### INFORMATION PROVIDED
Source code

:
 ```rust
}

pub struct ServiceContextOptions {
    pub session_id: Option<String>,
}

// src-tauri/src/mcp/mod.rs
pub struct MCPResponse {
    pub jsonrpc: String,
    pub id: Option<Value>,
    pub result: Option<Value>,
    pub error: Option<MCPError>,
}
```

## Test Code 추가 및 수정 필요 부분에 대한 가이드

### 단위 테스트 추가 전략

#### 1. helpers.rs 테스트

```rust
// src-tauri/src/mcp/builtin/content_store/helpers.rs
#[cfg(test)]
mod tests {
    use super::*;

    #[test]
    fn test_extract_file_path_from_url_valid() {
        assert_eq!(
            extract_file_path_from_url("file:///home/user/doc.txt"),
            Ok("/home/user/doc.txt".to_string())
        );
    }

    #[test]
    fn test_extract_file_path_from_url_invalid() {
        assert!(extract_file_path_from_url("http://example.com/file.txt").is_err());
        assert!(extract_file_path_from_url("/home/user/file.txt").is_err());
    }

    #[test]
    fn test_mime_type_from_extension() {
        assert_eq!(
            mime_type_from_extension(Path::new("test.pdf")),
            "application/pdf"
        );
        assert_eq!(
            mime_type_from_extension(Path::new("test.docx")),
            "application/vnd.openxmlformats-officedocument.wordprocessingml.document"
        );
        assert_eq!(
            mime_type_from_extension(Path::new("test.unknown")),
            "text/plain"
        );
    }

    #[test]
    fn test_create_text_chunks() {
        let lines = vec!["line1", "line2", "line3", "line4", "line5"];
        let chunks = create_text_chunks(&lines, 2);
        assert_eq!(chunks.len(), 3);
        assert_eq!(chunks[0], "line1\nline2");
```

### REQUIREMENT
Please copy the data above in its entirety, exactly as written.

### ANSWER SECTION
Source code

:
 ```rust
}

pub struct ServiceContextOptions {
    pub session_id: Option<String>,
}

// src-tauri/src/mcp/mod.rs
pub struct MCPResponse {
    pub jsonrpc: String,
    pub id: Option<Value>,
    pub result: Option<Value>,
    pub error: Option<MCPError>,
}
```

## Test Code 추가 및 수정 필요 부분에 대한 가이드

### 단위 테스트 추가 전략

#### 1. helpers.rs 테스트

```rust
// src-tauri/src/mcp/builtin/content_store/helpers.rs
#[cfg(test)]
mod tests {
    use super::*;

    #[test]
    fn test_extract_file_path_from_url_valid() {
        assert_eq!(
            extract_file_path_from_url("file:///home/user/doc.txt"),
            Ok("/home/user/doc.txt".to_string())
        );
    }

    #[test]
    fn test_extract_file_path_from_url_invalid() {
        assert!(extract_file_path_from_url("http://example.com/file.txt").is_err());
        assert!(extract_file_path_from_url("/home/user/file.txt").is_err());
    }

    #[test]
    fn test_mime_type_from_extension() {
        assert_eq!(
            mime_type_from_extension(Path::new("test.pdf")),
            "application/pdf"
        );
        assert_eq!(
            mime_type_from_extension(Path::new("test.docx")),
            "application/vnd.openxmlformats-officedocument.wordprocessingml.document"
        );
        assert_eq!(
            mime_type_from_extension(Path::new("test.unknown")),
            "text/plain"
        );
    }

    #[test]
    fn test_create_text_chunks() {
        let lines = vec!["line1", "line2", "line3", "line4", "line5"];
        let chunks = create_text_chunks(&lines, 2);
        assert_eq!(chunks.len(), 3);
        assert_eq!(chunks[0], "line1\nline2");
```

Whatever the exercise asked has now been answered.